**** TRECHO DO DOCUMENTO
Secção 1. A Defesa Activa e a Defesa Passiva

Por que razão começamos pela defensiva? Depois da derrota da primeira frente única nacional em 1924-1927, a revolução na China tomou o carácter duma guerra de classes das mais intensas e encarniçadas. O nosso adversário detinha o poder em todo o pais; enquanto que nós não tínhamos mais do que reduzidas forças armadas. Foi por isso que, desde o início, tivemos de lutar contra as campanhas de "cerco e aniquilamento" do adversário. As nossas possibilidades de ofensiva estavam estreitamente ligadas ao esmagamento dessas campanhas, e o nosso desenvolvimento ulterior dependia inteiramente da nossa capacidade para fazê-las fracassar. A marcha das operações para desfazer uma campanha de "cerco e aniquilamento" segue frequentemente uma linha sinuosa, não se efectua a direito, segundo os nossos desejos. O primeiro e o mais grave dos problemas que se nos apresenta é o de preservar as nossas forças, esperando o momento propício para esmagar o adversário. É assim que a defensiva estratégica é o problema mais complexo e o mais importante que surge ao Exército Vermelho durante ás operações.
********
■ **TAREFA 1**: Traduza para o inglês esta frase do trecho sobre a defesa activa e passiva: "O primeiro e o mais grave dos problemas que se nos apresenta é o de preservar as nossas forças, esperando o momento propício para esmagar o adversário."
■ **TAREFA 2**: Dê seguimento ao trecho sobre a defesa activa e passiva, começando logo após a sua última frase.
**** DADOS DE ORIGEM
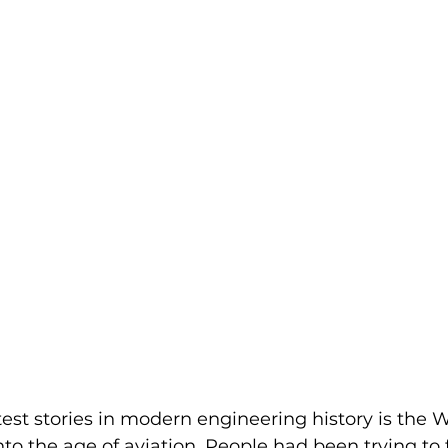
atest stories in modern engineering history is the W
to the age of aviation. People had been trying to f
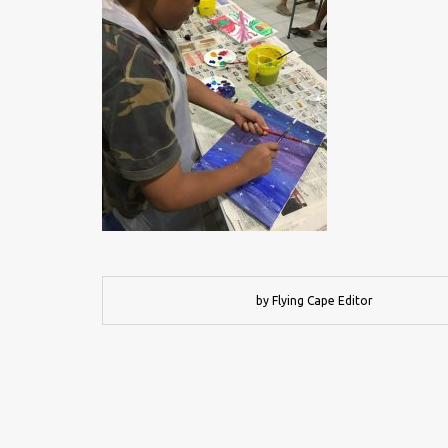
by Flying Cape Editor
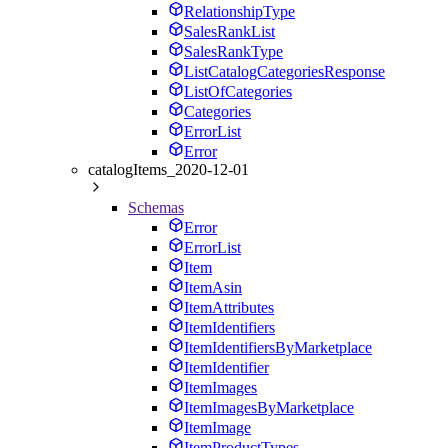
RelationshipType
SalesRankList
SalesRankType
ListCatalogCategoriesResponse
ListOfCategories
Categories
ErrorList
Error
catalogItems_2020-12-01
Schemas
Error
ErrorList
Item
ItemAsin
ItemAttributes
ItemIdentifiers
ItemIdentifiersByMarketplace
ItemIdentifier
ItemImages
ItemImagesByMarketplace
ItemImage
ItemProductTypes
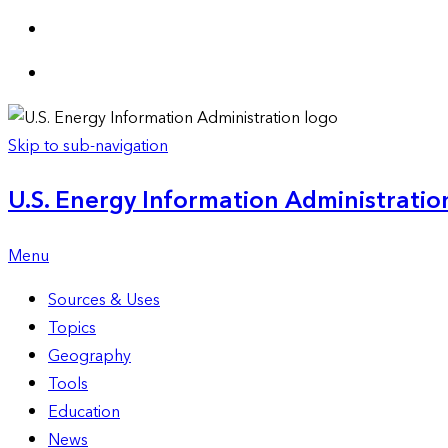
Skip to sub-navigation
U.S. Energy Information Administration
Menu
Sources & Uses
Topics
Geography
Tools
Education
News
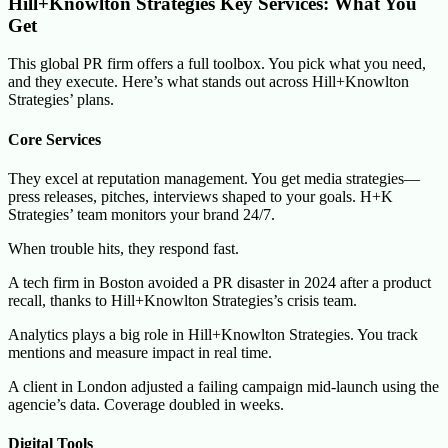
Hill+Knowlton Strategies Key Services: What You
Get
This global PR firm offers a full toolbox. You pick what you need,
and they execute. Here’s what stands out across Hill+Knowlton
Strategies’ plans.
Core Services
They excel at reputation management. You get media strategies—
press releases, pitches, interviews shaped to your goals. H+K
Strategies’ team monitors your brand 24/7.
When trouble hits, they respond fast.
A tech firm in Boston avoided a PR disaster in 2024 after a product
recall, thanks to Hill+Knowlton Strategies’s crisis team.
Analytics plays a big role in Hill+Knowlton Strategies. You track
mentions and measure impact in real time.
A client in London adjusted a failing campaign mid-launch using the
agencie’s data. Coverage doubled in weeks.
Digital Tools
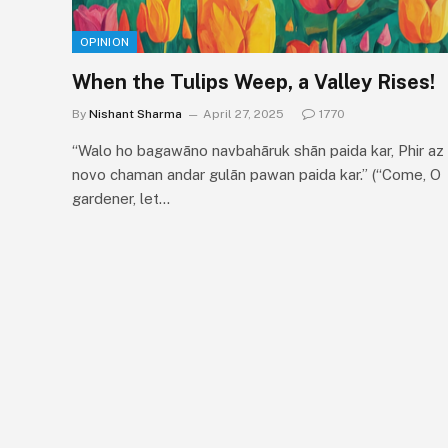
OPINION
When the Tulips Weep, a Valley Rises!
By
Nishant Sharma
April 27, 2025
1770
“Walo ho bagawāno navbahāruk shān paida kar, Phir az
novo chaman andar gulān pawan paida kar.” (“Come, O
gardener, let…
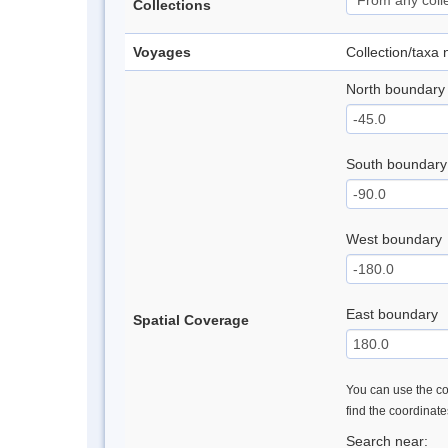
Collections
Voyages
Collection/taxa
North boundary
South boundary
West boundary
East boundary
Spatial Coverage
You can use the con
find the coordinat
Search near:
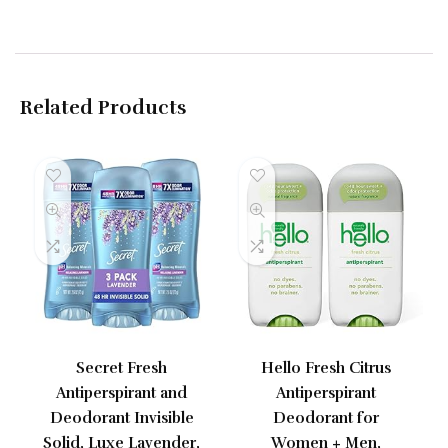
Related Products
Secret Fresh
Hello Fresh Citrus
Antiperspirant and
Antiperspirant
Deodorant Invisible
Deodorant for
Solid, Luxe Lavender,
Women + Men,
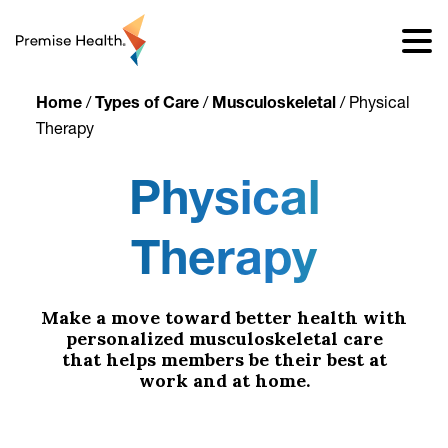
content
Home
/
Types of Care
/
Musculoskeletal
/
Physical
Therapy
Physical
Therapy
Make a move toward better health with
personalized musculoskeletal care
that helps members be their best at
work and at home.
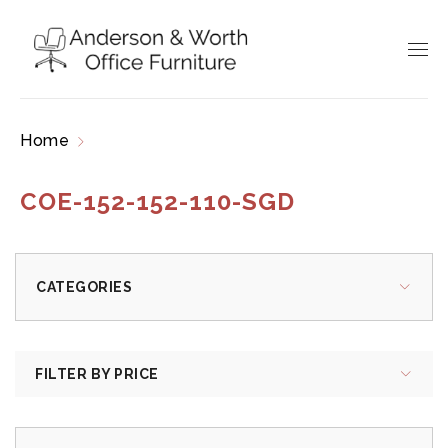
Home
Products tagged “COE-152-152-110-SGD”
COE-152-152-110-SGD
CATEGORIES
FILTER BY PRICE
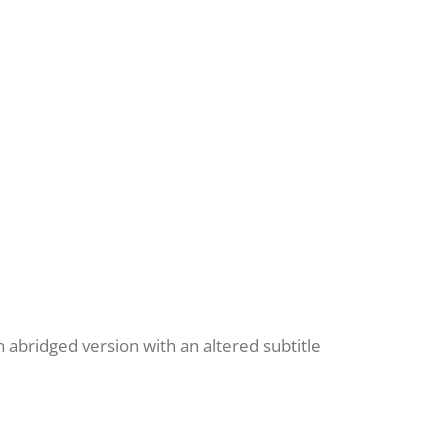
n abridged version with an altered subtitle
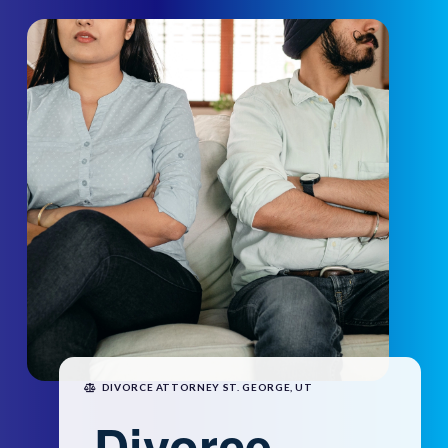
DIVORCE ATTORNEY ST. GEORGE, UT
Divorce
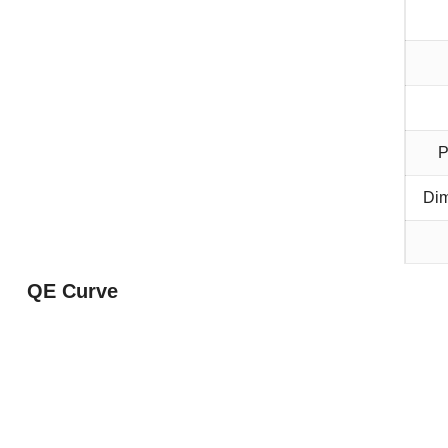
P
Dim
QE Curve
boar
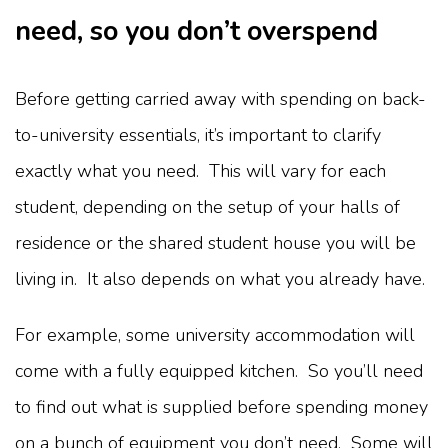
need, so you don’t overspend
Before getting carried away with spending on back-
to-university essentials, it’s important to clarify
exactly what you need. This will vary for each
student, depending on the setup of your halls of
residence or the shared student house you will be
living in. It also depends on what you already have.
For example, some university accommodation will
come with a fully equipped kitchen. So you’ll need
to find out what is supplied before spending money
on a bunch of equipment you don’t need. Some will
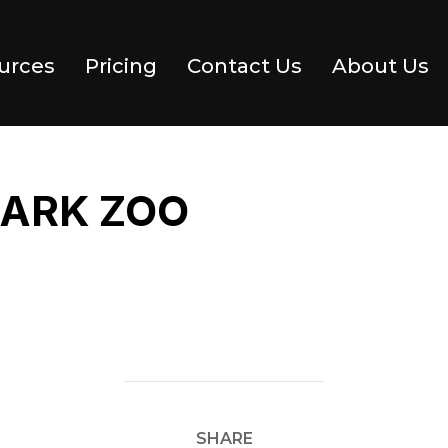
urces
Pricing
Contact Us
About Us
PARK ZOO
SHARE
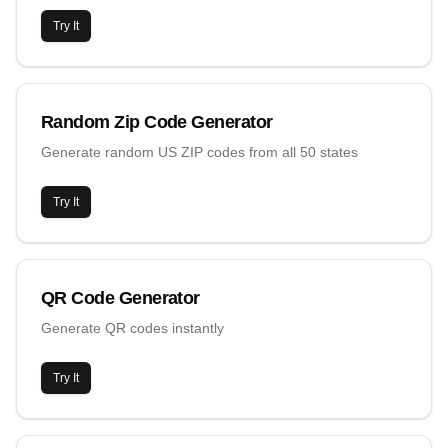
Try It
Random Zip Code Generator
Generate random US ZIP codes from all 50 states
Try It
QR Code Generator
Generate QR codes instantly
Try It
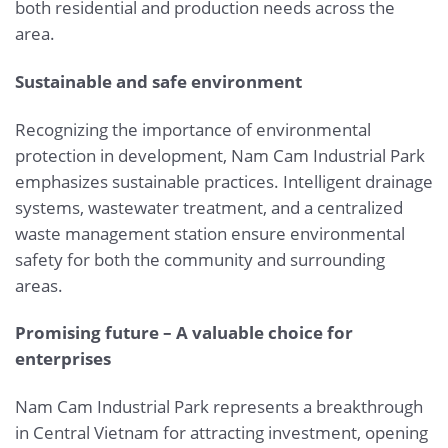
both residential and production needs across the
area.
Sustainable and safe environment
Recognizing the importance of environmental
protection in development, Nam Cam Industrial Park
emphasizes sustainable practices. Intelligent drainage
systems, wastewater treatment, and a centralized
waste management station ensure environmental
safety for both the community and surrounding
areas.
Promising future – A valuable choice for
enterprises
Nam Cam Industrial Park represents a breakthrough
in Central Vietnam for attracting investment, opening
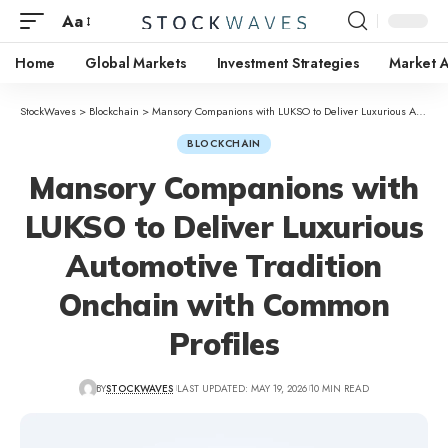
Aa
Home
Global Markets
Investment Strategies
Market A
StockWaves
>
Blockchain
>
Mansory Companions with LUKSO to Deliver Luxurious Automotive Tradition Onchain with Common Profiles
BLOCKCHAIN
Mansory Companions with
LUKSO to Deliver Luxurious
Automotive Tradition
Onchain with Common
Profiles
BY
STOCKWAVES
LAST UPDATED: MAY 19, 2026
10 MIN READ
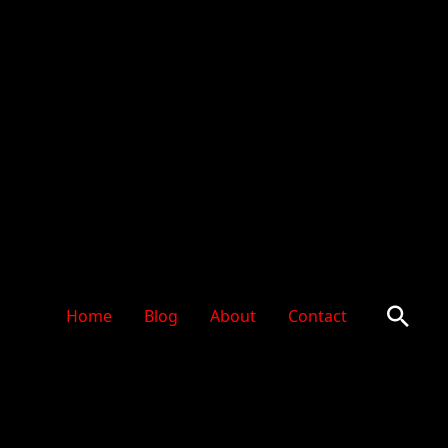
Sear
Home
Blog
About
Contact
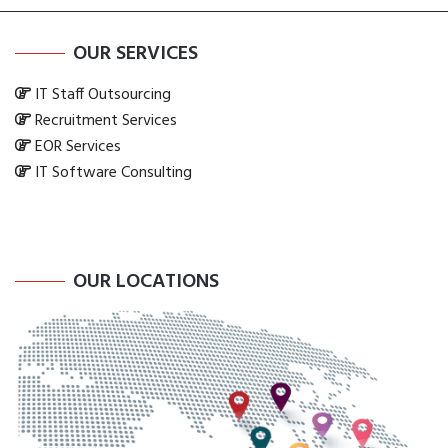
OUR SERVICES
IT Staff Outsourcing
Recruitment Services
EOR Services
IT Software Consulting
OUR LOCATIONS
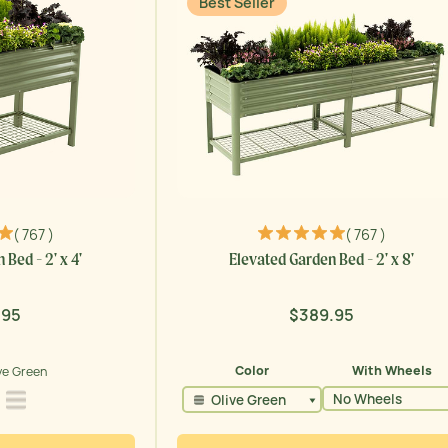
Best Seller
( 767 )
( 767 )
Bed - 2' x 4'
Elevated Garden Bed - 2' x 8'
.95
$389.95
lar
Regular
price
ve Green
Color
With Wheels
 Green
Modern Gray
Pearl White
No Wheels
Olive Green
********
■ **RESPOSTA 1**: The first and most serious of the problems facing us is that of preserving our forces while waiting for the right moment to crush the enemy.

■ **RESPOSTA 2**:
No decurso destes dez anos de guerra, verificaram-se frequentemente dois desvios quanto aos problemas da defensiva estratégica: o primeiro consistiu na subestimação do adversário, o segundo, em ficar-se aterrorizado por ele.

Como resultado da subestimação do inimigo, muitas das unidades de guerrilhas sofreram derrotas e, em várias ocasiões, o Exército Vermelho foi incapaz de romper as campanhas de "cerco e aniquilamento" do inimigo.

Quando se formaram as unidades revolucionárias de guerrilhas, os seus chefes fracassavam frequentemente na análise correcta tanto da situação do inimigo como da do seu próprio campo. Como tivessem obtido êxito na organização de repentinas insurreições armadas em certas localidades, ou de motins entre as tropas brancas, eles só viam as circunstâncias, momentaneamente favoráveis, ou falhavam na apreciação da gravidade da situação com que na altura se defrontavam, acabando assim por subestimar geralmente o inimigo. Além disso, eles não compreendiam a sua própria fraqueza (a sua falta de experiência e a pequenez das suas forças). Era um facto objectivo que o inimigo era forte e nós fracos, mas mesmo assim havia gente que se recusava a tomar isso em conta, falando apenas em ataque, e nunca em defesa ou em retirada, o que as desarmava moralmente em matéria de defesa e as levava, portanto, a erros nas suas acções. Muitas unidades de guerrilhas foram derrotadas por essa razão.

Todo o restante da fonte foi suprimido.